◆ **Textausschnitt**:
==========

Manche Aussagen von AfD – Funktionären sind so scham­los, dass man glaubt, es kaum ertra­gen zu kön­nen. Aus öffent­li­chen Debatten kann man sich schwer zurück­zie­hen, wenn man der eige­nen Sache nicht extrem scha­den will. Wer sich pro­vo­zie­ren lässt und eine für vie­le viel­leicht durch­aus berech­tig­te Bemerkung an die Adresse des AfD-​Vertreters macht, ist auch raus. Die Medien funk­tio­nie­ren halt so.

==========

◆ **Aufgabenstellung**:
[1] Was gilt laut dem Textausschnitt für jemanden, der sich provozieren lässt und eine Bemerkung an die Adresse des AfD-Vertreters macht?
[2] Führe den Textausschnitt über den Umgang mit AfD-Funktionären in öffentlichen Debatten ab dem letzten Satz weiter.

◆ **Bereitgestelltes Material**:
==========

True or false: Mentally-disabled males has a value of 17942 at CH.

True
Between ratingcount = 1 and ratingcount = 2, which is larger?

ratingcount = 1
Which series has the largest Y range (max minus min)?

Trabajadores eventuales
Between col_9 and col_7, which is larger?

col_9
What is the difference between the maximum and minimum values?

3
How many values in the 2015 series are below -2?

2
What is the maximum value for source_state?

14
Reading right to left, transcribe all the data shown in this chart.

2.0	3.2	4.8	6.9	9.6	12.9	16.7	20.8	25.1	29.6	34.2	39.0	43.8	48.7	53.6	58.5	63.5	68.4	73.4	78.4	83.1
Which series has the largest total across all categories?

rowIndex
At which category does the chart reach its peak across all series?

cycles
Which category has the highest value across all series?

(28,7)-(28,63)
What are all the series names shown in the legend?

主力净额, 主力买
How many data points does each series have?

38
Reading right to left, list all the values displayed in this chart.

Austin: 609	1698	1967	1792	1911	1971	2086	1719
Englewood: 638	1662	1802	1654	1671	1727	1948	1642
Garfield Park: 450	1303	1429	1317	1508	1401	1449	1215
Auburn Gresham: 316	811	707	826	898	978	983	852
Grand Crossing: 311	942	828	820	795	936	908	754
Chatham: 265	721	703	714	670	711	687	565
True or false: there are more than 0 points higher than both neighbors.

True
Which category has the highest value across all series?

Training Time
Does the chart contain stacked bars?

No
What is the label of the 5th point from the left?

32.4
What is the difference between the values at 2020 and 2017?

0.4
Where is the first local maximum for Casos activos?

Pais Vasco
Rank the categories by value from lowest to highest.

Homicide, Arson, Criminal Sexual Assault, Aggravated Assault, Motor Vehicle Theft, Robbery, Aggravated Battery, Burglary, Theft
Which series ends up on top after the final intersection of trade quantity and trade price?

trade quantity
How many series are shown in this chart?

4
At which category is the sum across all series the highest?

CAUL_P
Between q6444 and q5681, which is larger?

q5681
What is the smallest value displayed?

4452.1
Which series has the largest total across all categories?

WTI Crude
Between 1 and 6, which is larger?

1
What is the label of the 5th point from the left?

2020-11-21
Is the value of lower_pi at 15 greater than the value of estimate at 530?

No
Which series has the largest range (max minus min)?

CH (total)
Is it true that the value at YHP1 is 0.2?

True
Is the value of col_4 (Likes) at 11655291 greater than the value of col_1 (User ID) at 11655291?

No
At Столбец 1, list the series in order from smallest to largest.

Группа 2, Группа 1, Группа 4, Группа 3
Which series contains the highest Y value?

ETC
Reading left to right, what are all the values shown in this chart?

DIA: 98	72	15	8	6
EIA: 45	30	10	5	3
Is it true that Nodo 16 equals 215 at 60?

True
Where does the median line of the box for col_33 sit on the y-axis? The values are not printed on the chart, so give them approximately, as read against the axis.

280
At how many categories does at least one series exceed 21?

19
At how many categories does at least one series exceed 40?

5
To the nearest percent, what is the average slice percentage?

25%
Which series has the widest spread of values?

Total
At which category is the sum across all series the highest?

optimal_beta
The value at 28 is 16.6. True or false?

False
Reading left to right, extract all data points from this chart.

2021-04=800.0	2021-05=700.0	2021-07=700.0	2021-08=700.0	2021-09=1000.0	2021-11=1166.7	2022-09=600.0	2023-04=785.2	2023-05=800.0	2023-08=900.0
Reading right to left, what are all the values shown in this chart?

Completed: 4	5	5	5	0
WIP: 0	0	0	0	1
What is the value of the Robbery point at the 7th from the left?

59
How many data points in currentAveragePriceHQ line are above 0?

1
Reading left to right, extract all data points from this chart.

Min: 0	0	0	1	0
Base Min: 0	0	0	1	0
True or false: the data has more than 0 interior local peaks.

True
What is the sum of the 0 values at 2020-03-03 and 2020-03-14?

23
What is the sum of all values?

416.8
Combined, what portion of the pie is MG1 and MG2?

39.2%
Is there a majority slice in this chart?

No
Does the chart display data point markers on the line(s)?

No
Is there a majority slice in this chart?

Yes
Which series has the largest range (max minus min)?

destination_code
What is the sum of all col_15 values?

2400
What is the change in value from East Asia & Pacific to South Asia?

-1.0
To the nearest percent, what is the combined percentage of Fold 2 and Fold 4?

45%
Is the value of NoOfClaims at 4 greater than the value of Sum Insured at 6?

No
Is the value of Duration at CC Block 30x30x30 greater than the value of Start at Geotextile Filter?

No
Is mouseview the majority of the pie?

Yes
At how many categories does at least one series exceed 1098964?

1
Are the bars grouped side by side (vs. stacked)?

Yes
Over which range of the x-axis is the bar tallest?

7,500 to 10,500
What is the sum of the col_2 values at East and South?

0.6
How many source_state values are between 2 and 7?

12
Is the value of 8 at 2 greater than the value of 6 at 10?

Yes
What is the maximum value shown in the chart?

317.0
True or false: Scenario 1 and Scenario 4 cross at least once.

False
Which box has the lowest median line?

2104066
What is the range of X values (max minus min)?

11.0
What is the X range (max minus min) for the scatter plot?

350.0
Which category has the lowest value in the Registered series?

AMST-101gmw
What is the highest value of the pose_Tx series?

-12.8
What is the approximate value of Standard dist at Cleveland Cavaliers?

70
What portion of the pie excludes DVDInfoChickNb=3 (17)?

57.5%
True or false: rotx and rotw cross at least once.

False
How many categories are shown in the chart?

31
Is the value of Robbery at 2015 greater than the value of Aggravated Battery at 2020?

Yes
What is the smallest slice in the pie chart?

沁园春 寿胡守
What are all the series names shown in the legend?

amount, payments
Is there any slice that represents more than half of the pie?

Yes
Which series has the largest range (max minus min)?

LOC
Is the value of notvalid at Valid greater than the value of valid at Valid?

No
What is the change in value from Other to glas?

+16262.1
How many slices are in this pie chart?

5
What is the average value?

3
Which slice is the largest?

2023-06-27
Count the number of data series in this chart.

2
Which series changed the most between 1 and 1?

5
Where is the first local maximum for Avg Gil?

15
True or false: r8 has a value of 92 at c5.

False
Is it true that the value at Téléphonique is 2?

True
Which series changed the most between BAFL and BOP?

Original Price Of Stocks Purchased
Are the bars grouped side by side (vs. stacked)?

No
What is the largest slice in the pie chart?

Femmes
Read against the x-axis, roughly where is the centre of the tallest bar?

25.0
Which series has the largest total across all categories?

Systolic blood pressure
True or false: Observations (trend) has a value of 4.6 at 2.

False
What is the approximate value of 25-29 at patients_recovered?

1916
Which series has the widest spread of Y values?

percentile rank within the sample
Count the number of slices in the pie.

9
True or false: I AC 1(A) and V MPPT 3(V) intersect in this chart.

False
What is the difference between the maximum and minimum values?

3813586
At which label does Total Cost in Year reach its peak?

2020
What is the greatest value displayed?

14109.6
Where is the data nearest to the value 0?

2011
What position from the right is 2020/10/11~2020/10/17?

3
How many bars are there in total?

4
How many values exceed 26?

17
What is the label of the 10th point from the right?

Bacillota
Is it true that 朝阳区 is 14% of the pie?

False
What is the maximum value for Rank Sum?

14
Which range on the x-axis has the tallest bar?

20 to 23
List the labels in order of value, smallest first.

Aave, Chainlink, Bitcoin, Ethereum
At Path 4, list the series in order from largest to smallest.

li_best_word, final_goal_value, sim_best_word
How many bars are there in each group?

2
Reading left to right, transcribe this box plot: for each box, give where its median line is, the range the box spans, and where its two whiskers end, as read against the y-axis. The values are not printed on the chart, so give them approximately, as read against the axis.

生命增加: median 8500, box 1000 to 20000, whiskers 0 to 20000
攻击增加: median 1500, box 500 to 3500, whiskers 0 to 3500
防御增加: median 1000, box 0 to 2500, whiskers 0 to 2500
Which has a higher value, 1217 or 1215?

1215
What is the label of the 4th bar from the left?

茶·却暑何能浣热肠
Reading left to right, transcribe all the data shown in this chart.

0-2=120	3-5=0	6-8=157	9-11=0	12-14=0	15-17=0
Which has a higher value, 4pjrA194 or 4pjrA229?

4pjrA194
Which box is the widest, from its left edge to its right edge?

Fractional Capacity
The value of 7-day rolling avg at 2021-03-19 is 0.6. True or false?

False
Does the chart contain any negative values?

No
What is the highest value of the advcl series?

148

==========

◆ **Lösungen**:
[1] Wer das tut, ist ebenfalls raus.

[2]
Es ist für jeden schwie­rig, auch für den bes­ten Rhetoriker und den klügs­ten Politiker. Da bil­den auch die Moderatoren und die Vertreter der poli­ti­schen Konkurrenz kei­ne Ausnahmen. Es ist unglaub­lich schwer, den Anwürfen der AfD-​Vertreter in adäqua­ter Weise zu begeg­nen. Übrigens auch des­halb, weil das Themenhopping eine der Paradedisziplinen der Populisten ist. Es ist halt alles Scheiße!

Die Medien reprä­sen­tie­ren aber zum Glück nicht das ein­zi­ge Terrain, auf dem wir unse­re offe­ne, plu­ra­lis­ti­sche Demokratie ver­tei­di­gen können!

Das kön­nen wir zu Hause und beim Treffen mit Freunden tun. Die Politiker müs­sen das an allen Orten tun, an die die die­se Art von Auseinandersetzungen hin­ge­hört: vor allem in die Parlamente!


Ausgrenzung hilft nicht, sie bewirkt das Gegenteil dessen, was gewünscht wird

Es ist nicht ziel­füh­rend, wenn die AfD wei­ter­hin in die­ser Art und Weise aus­ge­grenzt wird!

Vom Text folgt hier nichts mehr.